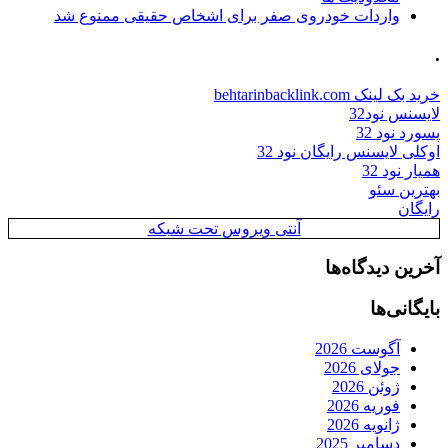
واردات خودروی صفر برای اشخاص حقیقی ممنوع شد
.
خرید بک لینک behtarinbacklink.com
لایسنس نود32
پسورد نود 32
اوکلی لایسنس رایگان نود 32
همیار نود 32
بهترین سئو
رایگان
آنتی ویروس تحت شبکه
آخرین دیدگاه‌ها
بایگانی‌ها
آگوست 2026
جولای 2026
ژوئن 2026
فوریه 2026
ژانویه 2026
دسامبر 2025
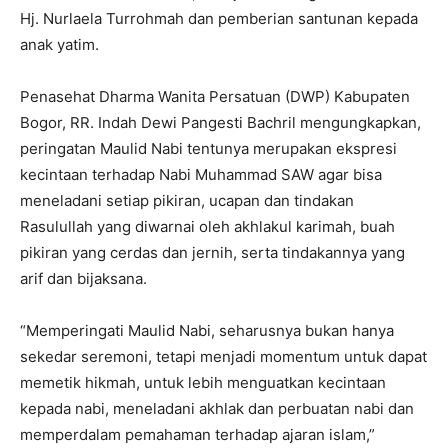
Hj. Nurlaela Turrohmah dan pemberian santunan kepada
anak yatim.
Penasehat Dharma Wanita Persatuan (DWP) Kabupaten
Bogor, RR. Indah Dewi Pangesti Bachril mengungkapkan,
peringatan Maulid Nabi tentunya merupakan ekspresi
kecintaan terhadap Nabi Muhammad SAW agar bisa
meneladani setiap pikiran, ucapan dan tindakan
Rasulullah yang diwarnai oleh akhlakul karimah, buah
pikiran yang cerdas dan jernih, serta tindakannya yang
arif dan bijaksana.
“Memperingati Maulid Nabi, seharusnya bukan hanya
sekedar seremoni, tetapi menjadi momentum untuk dapat
memetik hikmah, untuk lebih menguatkan kecintaan
kepada nabi, meneladani akhlak dan perbuatan nabi dan
memperdalam pemahaman terhadap ajaran islam,”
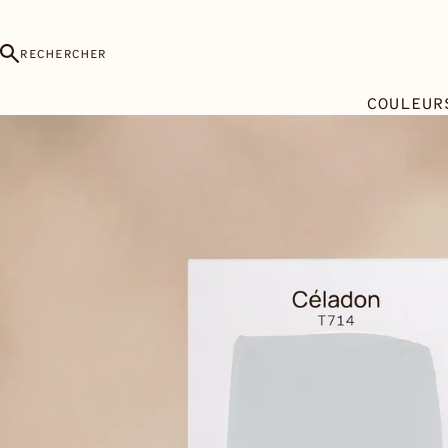
RECHERCHER
COULEUR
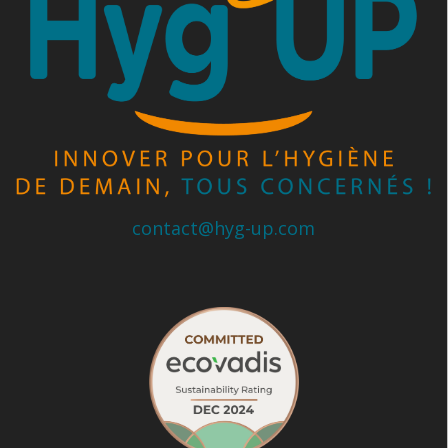
contact@hyg-up.com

══════

[Aim of the exercise]
Verbatim, write out the line containing "memperdalam pemahaman terhadap" and all later lines through the end of the records, leaving every picture out.

[Worked solution]
memperdalam pemahaman terhadap ajaran islam,”
RECHERCHER
COULEUR
contact@hyg-up.com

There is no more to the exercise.